(Text shown)

I've played around with the parameters in the url variable above, changing utf8 to UTF-8, etc.. nothing sticks. (I've changed the query to remove my table structure, but i confirmed that it works - delta imports work fine)

For schema.xml, I started from the collection1/conf/schema.xml, removed all the unneccessary fields, and added my own. All text fields (that are varchars in mysql) are set to text_general Example field:

<field name="msg"       type="text_general"     indexed="true"  stored="true"  multiValued="true"/>

(the field above would have unicode characters in it.

The text_general field definition is:

<fieldType name="text_general" class="solr.TextField" positionIncrementGap="100">
  <analyzer type="index">
    <tokenizer class="solr.StandardTokenizerFactory"/>
    <filter class="solr.StopFilterFactory" ignoreCase="true" words="stopwords.txt" enablePositionIncrements="true" />
    <!-- in this example, we will only use synonyms at query time
    <filter class="solr.SynonymFilterFactory" synonyms="index_synonyms.txt" ignoreCase="true" expand="false"/>
    -->
    <filter class="solr.LowerCaseFilterFactory"/>
  </analyzer>
  <analyzer type="query">
    <tokenizer class="solr.StandardTokenizerFactory"/>
    <filter class="solr.StopFilterFactory" ignoreCase="true" words="stopwords.txt" enablePositionIncrements="true" />
    <filter class="solr.SynonymFilterFactory" synonyms="synonyms.txt" ignoreCase="true" expand="true"/>
    <filter class="solr.LowerCaseFilterFactory"/>
  </analyzer>
</fieldType>

Just to make sure that SOLR plays nice with unicode chars, I imported the example utf8-example.xml schema that is provided in the download of SOLR 4 into "collection1", and it does indeed idex the example chars. I added some Chinese to the xml file, imported it, and queried against collection1, and I get chinese characters.

(End Text shown)
(Supplied entries)

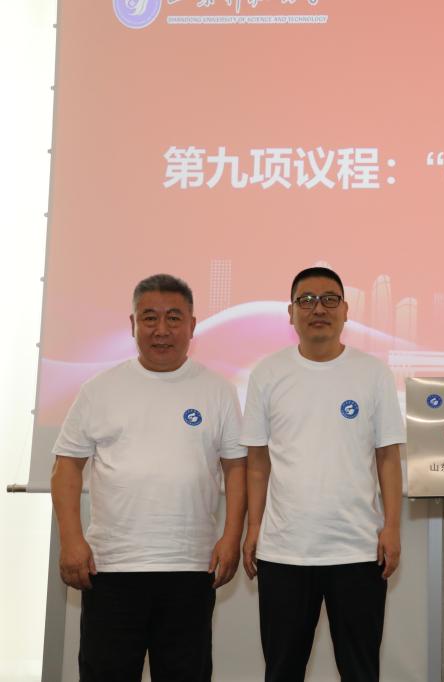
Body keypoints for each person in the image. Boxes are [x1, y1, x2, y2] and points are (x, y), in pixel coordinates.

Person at [50, 273, 247, 682]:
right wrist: (71, 540)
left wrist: (231, 538)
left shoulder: (218, 391)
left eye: (173, 318)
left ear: (192, 325)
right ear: (133, 324)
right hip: (111, 567)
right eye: (150, 318)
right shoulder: (99, 390)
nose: (161, 330)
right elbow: (66, 467)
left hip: (190, 567)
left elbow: (236, 468)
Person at [241, 266, 405, 682]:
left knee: (360, 670)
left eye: (330, 299)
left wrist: (391, 527)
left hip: (358, 550)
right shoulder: (267, 374)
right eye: (307, 300)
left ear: (346, 310)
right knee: (282, 669)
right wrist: (254, 527)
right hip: (284, 551)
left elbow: (388, 457)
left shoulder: (372, 373)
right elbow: (257, 462)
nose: (319, 309)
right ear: (290, 312)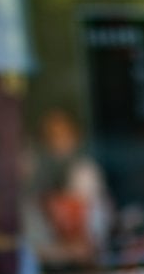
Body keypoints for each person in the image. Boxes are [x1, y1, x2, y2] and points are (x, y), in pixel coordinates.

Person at [25, 109, 111, 263]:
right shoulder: (34, 181)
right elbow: (33, 245)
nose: (56, 144)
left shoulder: (85, 173)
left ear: (76, 137)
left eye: (62, 136)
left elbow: (91, 241)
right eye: (49, 137)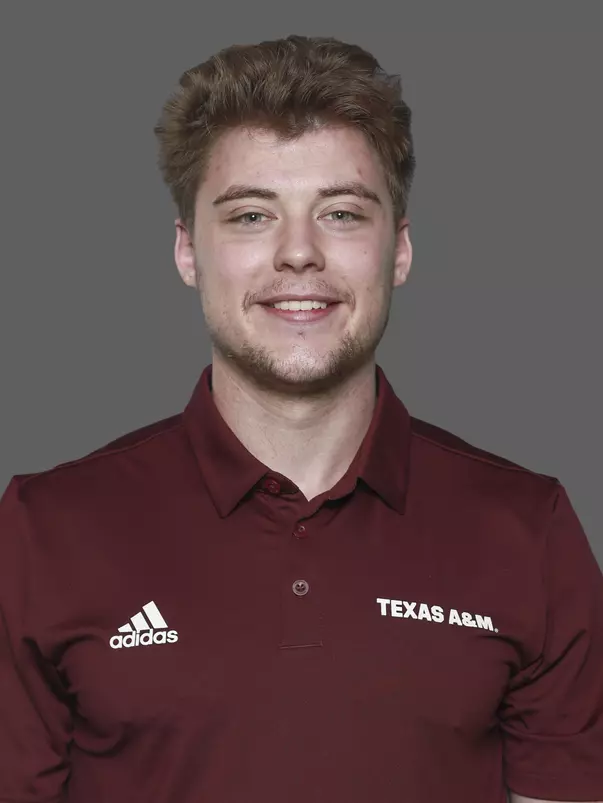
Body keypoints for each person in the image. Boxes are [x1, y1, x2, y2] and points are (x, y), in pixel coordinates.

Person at [0, 34, 601, 803]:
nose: (298, 254)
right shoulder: (47, 530)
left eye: (342, 213)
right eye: (251, 215)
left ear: (400, 250)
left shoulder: (528, 530)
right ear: (188, 251)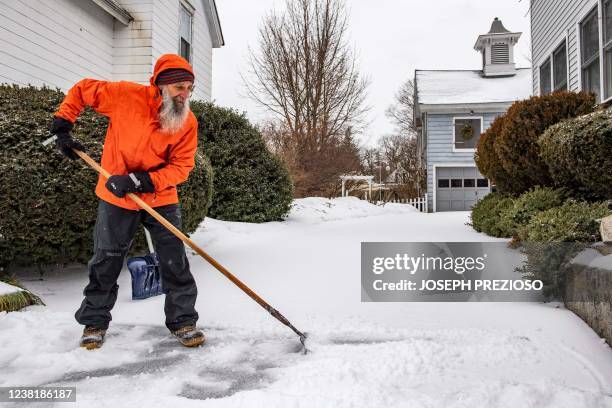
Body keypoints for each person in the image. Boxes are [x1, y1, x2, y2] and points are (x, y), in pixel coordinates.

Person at [50, 54, 204, 349]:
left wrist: (142, 181)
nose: (185, 95)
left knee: (174, 260)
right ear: (160, 85)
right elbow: (83, 89)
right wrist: (63, 126)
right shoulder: (124, 96)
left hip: (160, 196)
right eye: (179, 88)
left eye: (189, 88)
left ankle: (183, 320)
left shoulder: (187, 122)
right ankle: (94, 321)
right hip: (116, 197)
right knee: (106, 259)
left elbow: (182, 166)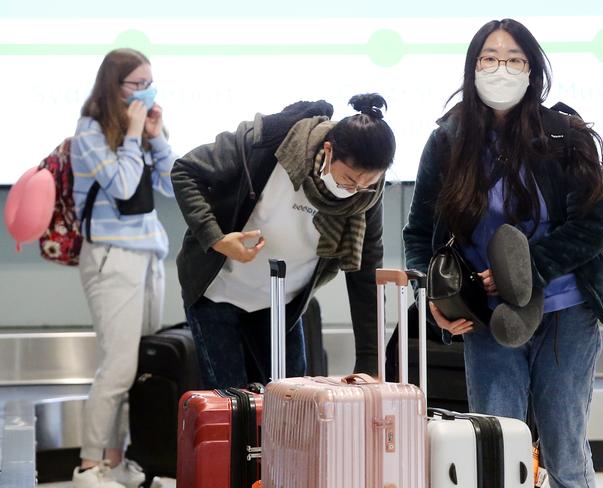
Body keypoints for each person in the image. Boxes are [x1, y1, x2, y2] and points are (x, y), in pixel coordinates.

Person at [403, 19, 603, 487]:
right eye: (490, 59)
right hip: (488, 316)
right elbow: (419, 236)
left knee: (564, 446)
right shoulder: (448, 141)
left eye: (514, 59)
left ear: (532, 70)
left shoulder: (565, 135)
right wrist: (437, 300)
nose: (502, 69)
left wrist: (527, 272)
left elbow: (596, 225)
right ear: (472, 67)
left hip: (567, 310)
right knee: (495, 446)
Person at [172, 93, 396, 388]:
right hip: (218, 292)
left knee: (294, 408)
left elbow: (366, 274)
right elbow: (186, 171)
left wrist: (369, 362)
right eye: (348, 180)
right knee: (231, 407)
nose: (354, 191)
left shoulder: (365, 198)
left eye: (367, 185)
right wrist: (216, 238)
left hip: (282, 303)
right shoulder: (270, 141)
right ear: (328, 150)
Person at [70, 48, 177, 488]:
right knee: (117, 369)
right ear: (114, 87)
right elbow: (123, 185)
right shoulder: (89, 135)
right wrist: (134, 135)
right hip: (112, 259)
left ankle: (118, 461)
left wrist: (156, 136)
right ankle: (90, 465)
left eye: (151, 81)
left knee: (140, 368)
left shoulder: (141, 134)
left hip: (149, 258)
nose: (146, 90)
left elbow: (174, 184)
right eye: (137, 83)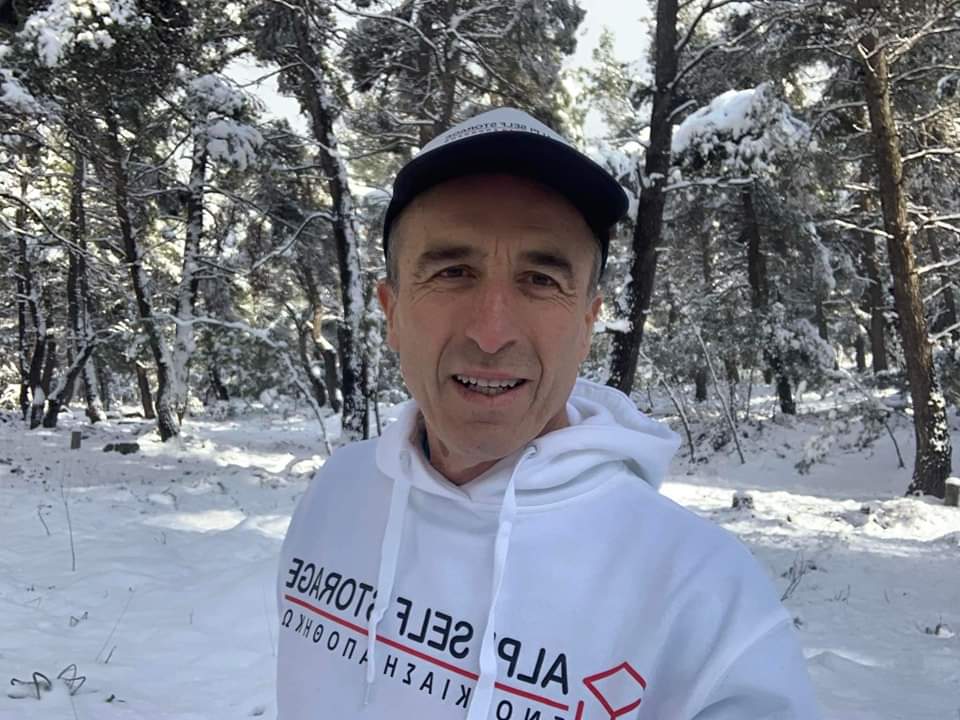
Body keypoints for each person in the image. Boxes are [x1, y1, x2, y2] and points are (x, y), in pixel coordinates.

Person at [276, 107, 822, 720]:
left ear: (587, 324)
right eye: (453, 272)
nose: (491, 333)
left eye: (540, 279)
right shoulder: (337, 493)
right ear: (392, 311)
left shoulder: (703, 598)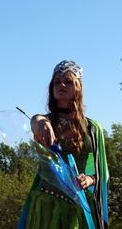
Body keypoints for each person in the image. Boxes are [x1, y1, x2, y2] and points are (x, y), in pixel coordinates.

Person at [18, 60, 109, 229]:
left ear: (78, 86)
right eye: (57, 81)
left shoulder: (93, 129)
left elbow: (99, 171)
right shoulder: (47, 122)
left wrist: (88, 179)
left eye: (68, 81)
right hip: (46, 207)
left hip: (78, 209)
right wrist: (40, 122)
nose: (61, 85)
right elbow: (35, 121)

(End Supplied entries)

## What to do
Answer these using the Solr forum post:
1. In the url variable, what was utf8 changed to?
2. Which schema.xml file served as the starting point for the new schema?
3. Characters in what language were added to the example XML file?

## The answer
1. UTF-8
2. collection1/conf/schema.xml
3. Chinese